Kahvaltıdan sonra, kısa bir yürüyüşle Atatürk heykelinin arkasındaki, eski adliye binasındaki Bursa Kent Müzesi'ne ulaştık. Kutlama törenleri bugün de devam edecek gibi görünüyordu. Müze bahçesinde oturma yerleri hazırlanmıştı, Balkan ülkelerinden halk oyunu toplulukları bahçeye giriş yapıyordu.



Hemen hepsi anı fotoğrafı almama böyle gülümseyerek izin verdi. Saat on gibi kişi başı 1,5 TL ödeyerek müzeye giriş yaptık. Müze şehrin 7000 yıllık tarihini barındırıyor ve üç kattan oluşuyor. Eklediğim ilk fotoğraf Nazım Hikmet'in Bursa Cezaevindeyken yaptığı yağlıboya tablo, müze bunun gibi pek çok tarihi ve ilginç eserler barındırmakta, bağışlanan eserlerle çok özel bir müze olmuş.



Yukarıda elde yapılan ilk bayraklardan biri ve bir kaç balmumu heykelden Yıldırım Beyazıd'ın balmumu heykeli. Bursa'ya yolunuz düşerse müzeyi gezmeden dönmeyin derim.




Müze çıkışında hemen Atatürk heykelinin önünden bindiğimiz araçla ikinci durağımıza, teleferiğe bineceğimiz yere doğru yola çıktık. Biletleri aldığımızda ilk kez yaşayacağımız bu deneyim için heyecanlıydık. İstanbul'da Piyer Loti tepesine çıkmak için bir çok kez teleferiği kullanmıştım ama burada tırmanılan yükseklik farklıydı. 20 saniyede bir kabin geliyor, 1963 te yapılan sistem ve kabinler yakın zamanda tamamen yenilenmiş. Bilet için gidiş dönüş tam 20 TL, öğrenci 10 TL ödüyor.




Yemyeşil ormanın içinde yukarıya doğru tırmanmaya başladık, önümüzde uzanan manzara mükemmeldi ama yukarılara çıktıkça arkamıza baktığımızda gördüğümüz maalesef üzücüydü.
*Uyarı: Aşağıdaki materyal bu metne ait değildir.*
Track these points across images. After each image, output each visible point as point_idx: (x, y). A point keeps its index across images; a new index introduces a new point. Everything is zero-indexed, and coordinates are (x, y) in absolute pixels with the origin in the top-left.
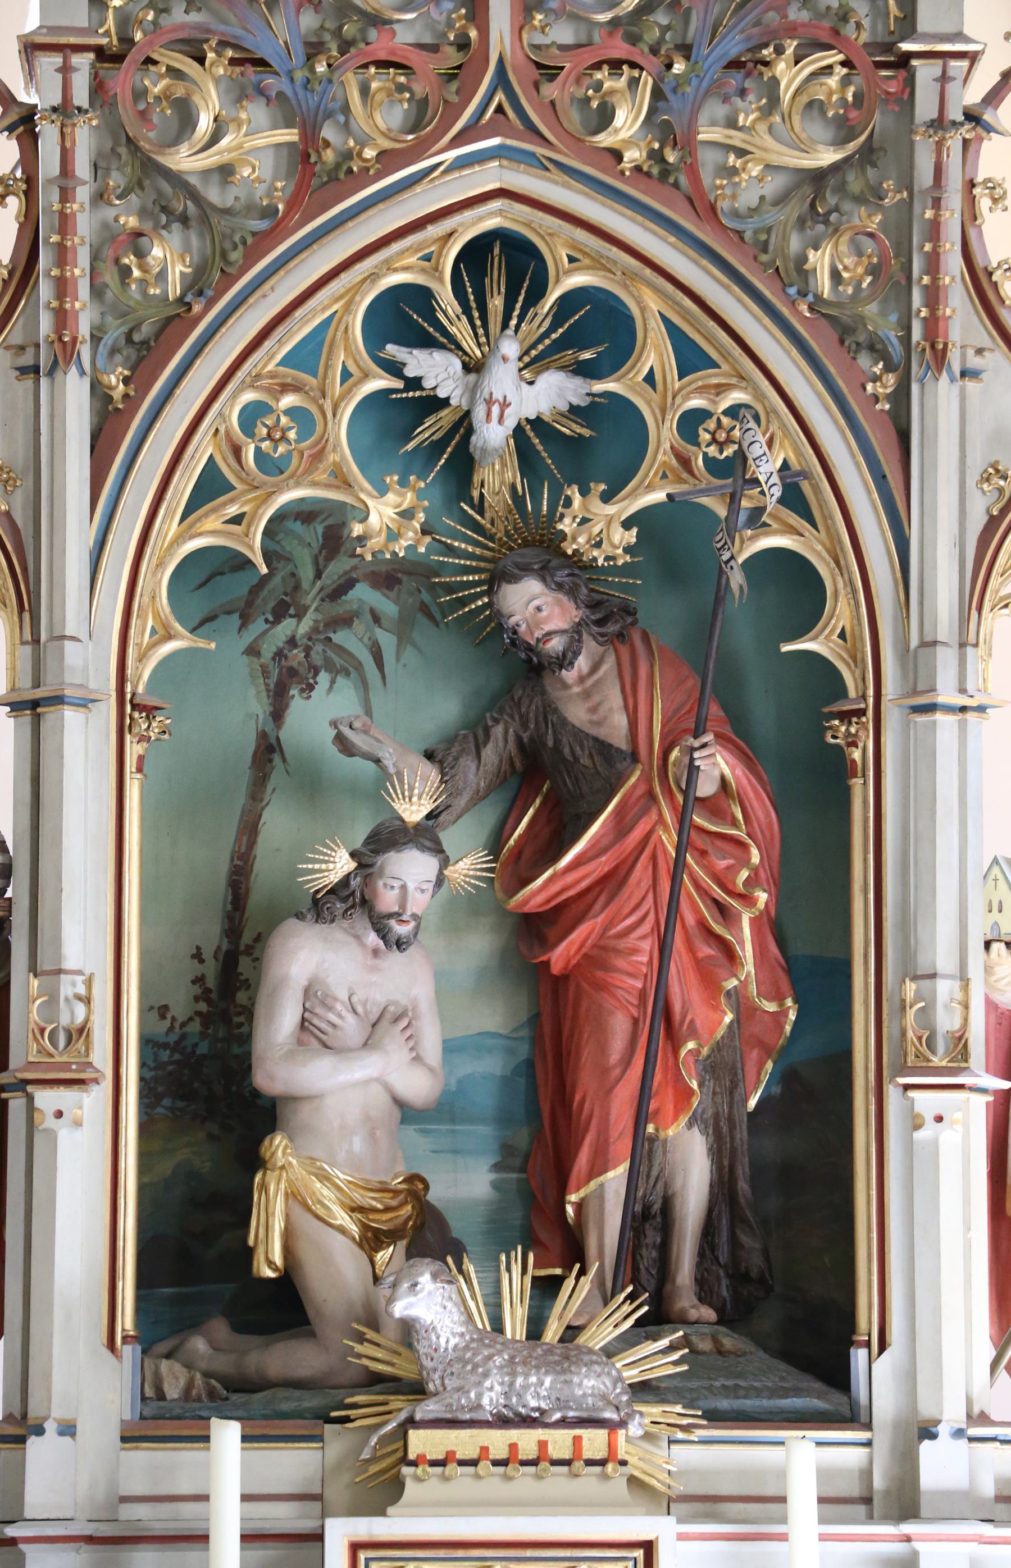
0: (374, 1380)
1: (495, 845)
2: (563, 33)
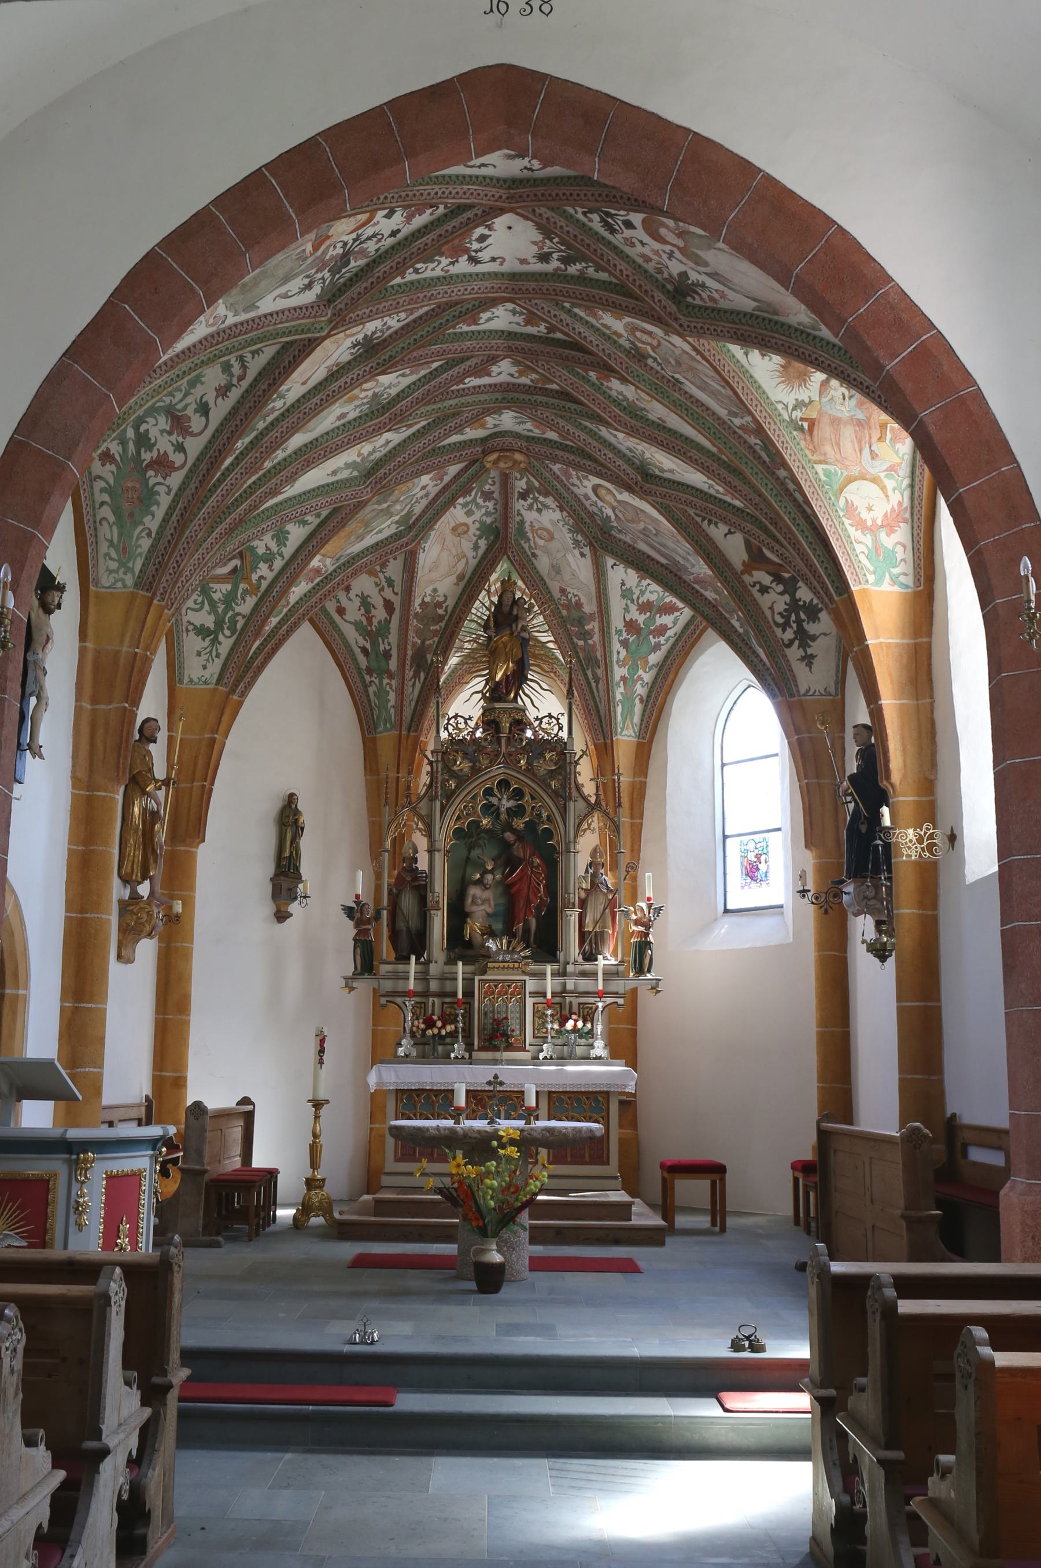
0: (483, 956)
1: (503, 873)
2: (513, 749)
Son fotoğrafta görülen beton yığını Bursa merkez, gördük ki sadece tarihi binaların çevresinde yeşillik kalmış.



Teleferiğin ilk durağında piknik yerleri hazırlanmış, bir de çocuk bahçesi var, isteyen burada inebiliyor, biz ikinci durağa devam ettik. İkinci durakta indik ve bir minibüse binerek daha yükseğe doğru yol aldık (kişi başı 3 TL ödedik). Minibüste fazla kişi olmadığından şöförümüz bir çeşmede durdu, buz gibi nefis dağ suyunu su şişelerimize doldurduk, sular merkeze indiğimizde bile tamamen ısınmamıştı. Minibüsün çıkacağı son noktaya, pek çok otelin bulunduğu yere indiğimizde, bizi serin ama mis gibi bir hava karşıladı. Buradan iki kişilik (yukarıda fotoğrafta gördüğünüz gibi) teleferiklerle daha yükseğe çıkabiliyorsunuz. İçimize bol bol dağ havası depoladık ve Cumalıkızık'a doğru yola çıktık.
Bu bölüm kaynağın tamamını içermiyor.